On Christmas eve, 1964, Golwalkar released a press statement confirming that the visit was on. Two weeks later, on January 8, 1965, the royal palace in Kathmandu said that the trip to Nagpur has been cancelled. This was deeply embarrassing for his hosts, since the visit had been widely publicised in RSS shakhas across the land. There were only a few days left for Sankranti. Where, now, would they find an equally distinguished chief guest?
Although he could not come, King Mahendra sent a message to be read out at the RSS meeting held in Nagpur on Makar Sankranti, January 14, 1965. Nepal, said the king, “has always acted as a sentinel of India. Both have almost the same culture and both are animated by the same ideal of life… This is a matter of glory for the entire Hindu world”.
The king continued: “It is our desire to build up Nepal as an ideal Hindu Kingdom in the eyes of the world from every point of view... Even in days when some Hindus were victims of an artificial atmosphere and were ashamed of calling themselves Hindus, Nepal securely maintained herself as a Hindu Kingdom. All Hindus should take special pride in this fact.”
The reading of the king’s message was followed by the speech of the Sarsanghchalak. This was even more effusive in its praise of the Hindu essence of the Himalayan State. Nepal, said Golwalkar, “is the only State that proudly proclaims itself a Hindu Nation. Nepal, treading the path of her own genius, has rejected Western and other types of democracy and has adopted the time-honoured panchayat system of Hindu Democracy... Surely, Nepal finds a pride of place in the hearts of Hindus all over the world”.
The RSS chief’s rejection of ‘Western’ style democracy is noteworthy. So, too, is his praise of the ‘Hindu’ system of democracy allegedly in force in Nepal. In the late 1950s, Nepal briefly had a proper democracy.
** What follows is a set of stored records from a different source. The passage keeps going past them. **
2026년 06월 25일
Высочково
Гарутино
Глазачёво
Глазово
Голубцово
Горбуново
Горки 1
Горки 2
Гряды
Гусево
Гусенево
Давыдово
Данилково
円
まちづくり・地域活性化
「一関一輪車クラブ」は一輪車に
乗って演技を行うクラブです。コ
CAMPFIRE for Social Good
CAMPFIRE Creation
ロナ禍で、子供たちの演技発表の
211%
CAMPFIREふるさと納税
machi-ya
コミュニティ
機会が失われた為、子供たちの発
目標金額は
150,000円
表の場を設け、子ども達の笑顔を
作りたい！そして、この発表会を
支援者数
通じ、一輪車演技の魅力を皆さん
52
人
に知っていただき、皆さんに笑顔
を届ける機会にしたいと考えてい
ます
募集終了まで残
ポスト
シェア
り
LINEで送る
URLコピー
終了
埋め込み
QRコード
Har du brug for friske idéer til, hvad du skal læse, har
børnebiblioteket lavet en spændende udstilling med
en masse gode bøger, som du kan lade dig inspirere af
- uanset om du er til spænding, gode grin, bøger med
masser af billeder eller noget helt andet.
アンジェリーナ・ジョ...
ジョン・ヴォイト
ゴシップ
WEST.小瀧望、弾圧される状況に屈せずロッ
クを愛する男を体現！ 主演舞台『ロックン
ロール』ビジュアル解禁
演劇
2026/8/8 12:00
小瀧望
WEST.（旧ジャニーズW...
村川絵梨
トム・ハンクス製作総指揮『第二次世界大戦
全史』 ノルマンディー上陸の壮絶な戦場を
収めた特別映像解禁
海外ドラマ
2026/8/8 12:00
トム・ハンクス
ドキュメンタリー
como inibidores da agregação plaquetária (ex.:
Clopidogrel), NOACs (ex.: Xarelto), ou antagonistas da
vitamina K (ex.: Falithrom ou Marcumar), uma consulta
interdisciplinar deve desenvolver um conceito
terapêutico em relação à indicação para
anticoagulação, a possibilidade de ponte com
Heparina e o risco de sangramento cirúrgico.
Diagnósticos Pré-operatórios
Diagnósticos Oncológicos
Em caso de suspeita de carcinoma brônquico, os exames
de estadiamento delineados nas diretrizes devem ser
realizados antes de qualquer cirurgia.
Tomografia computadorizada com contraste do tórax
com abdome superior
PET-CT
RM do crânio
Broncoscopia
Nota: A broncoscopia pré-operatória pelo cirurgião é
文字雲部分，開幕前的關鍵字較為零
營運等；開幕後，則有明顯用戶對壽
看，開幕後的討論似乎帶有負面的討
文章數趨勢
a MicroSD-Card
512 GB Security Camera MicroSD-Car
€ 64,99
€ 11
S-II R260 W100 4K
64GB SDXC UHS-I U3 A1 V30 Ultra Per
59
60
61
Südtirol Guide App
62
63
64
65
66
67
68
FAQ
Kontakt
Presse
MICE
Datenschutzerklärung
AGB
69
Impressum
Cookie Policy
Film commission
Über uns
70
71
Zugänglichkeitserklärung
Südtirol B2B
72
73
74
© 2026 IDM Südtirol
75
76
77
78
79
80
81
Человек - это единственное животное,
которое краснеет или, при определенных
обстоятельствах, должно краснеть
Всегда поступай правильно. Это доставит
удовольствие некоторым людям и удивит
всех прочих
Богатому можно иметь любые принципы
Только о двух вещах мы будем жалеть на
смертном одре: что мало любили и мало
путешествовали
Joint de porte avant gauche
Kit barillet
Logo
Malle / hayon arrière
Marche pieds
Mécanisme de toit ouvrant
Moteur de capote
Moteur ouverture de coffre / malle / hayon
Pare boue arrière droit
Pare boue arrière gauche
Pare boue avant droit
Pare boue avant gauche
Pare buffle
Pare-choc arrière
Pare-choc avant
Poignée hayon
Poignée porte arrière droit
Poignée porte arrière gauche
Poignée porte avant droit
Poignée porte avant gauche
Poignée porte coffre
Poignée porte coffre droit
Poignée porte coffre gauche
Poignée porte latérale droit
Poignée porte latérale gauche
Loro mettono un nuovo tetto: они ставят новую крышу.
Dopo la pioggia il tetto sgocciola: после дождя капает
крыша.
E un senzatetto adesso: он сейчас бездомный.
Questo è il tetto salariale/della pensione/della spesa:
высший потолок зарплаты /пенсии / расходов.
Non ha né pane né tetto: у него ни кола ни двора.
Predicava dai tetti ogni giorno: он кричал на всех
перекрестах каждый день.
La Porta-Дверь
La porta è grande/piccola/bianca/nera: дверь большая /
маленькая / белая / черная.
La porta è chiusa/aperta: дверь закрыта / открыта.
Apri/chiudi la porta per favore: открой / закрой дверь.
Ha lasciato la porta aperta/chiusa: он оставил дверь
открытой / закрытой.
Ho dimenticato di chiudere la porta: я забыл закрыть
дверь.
Then, the king dismissed the lawfully elected government and threw the Prime Minister, the great patriot and democrat B.P. Koirala, into jail. He further imposed, manifestly against the will of the people, a political system where there were no parties and no elected national government, thus further consolidating his own (and undeniably autocratic) rule.
The king’s proposed visit to the RSS headquarters was promoted by a man called Tulsi Giri, who was then Chairman of Nepal’s (unelected) Council of Ministers and an active proponent of the partyless Panchayat scheme. The pamphlet quotes Giri as saying: “Our King is a Hindu King of a Hindu Kingdom. Why shouldn’t Hinduism be a basis of unity [between Nepal and India]?” Giri also claimed that “Nepal would never go red as she was a Hindu kingdom”. After the trip was cancelled, Giri told the Hindustan Times that “it would have been the fulfilment of one of my dreams if the King had been able to visit Nagpur for I wanted to project him as a world leader of Hindus. He was the only King of the only Hindu Kingdom in the world who could lead the Hindus of the world”.
Now, 43 years down the line, Nepal has in fact gone ‘red’ (a change of colour commendably achieved via the ballot box). Meanwhile, the monarchy has been abolished, and the former king made to vacate his palace. Perhaps, in the spirit of the contents of the pamphlet King Mahendra and the RSS, the now homeless, jobless, commoner carrying the name of Gyanendra can be invited to Nagpur to assume a honoured place among the men who presume to lead the Hindus of the world.
Ramachandra Guha is a historian and the author of India After Gandhi.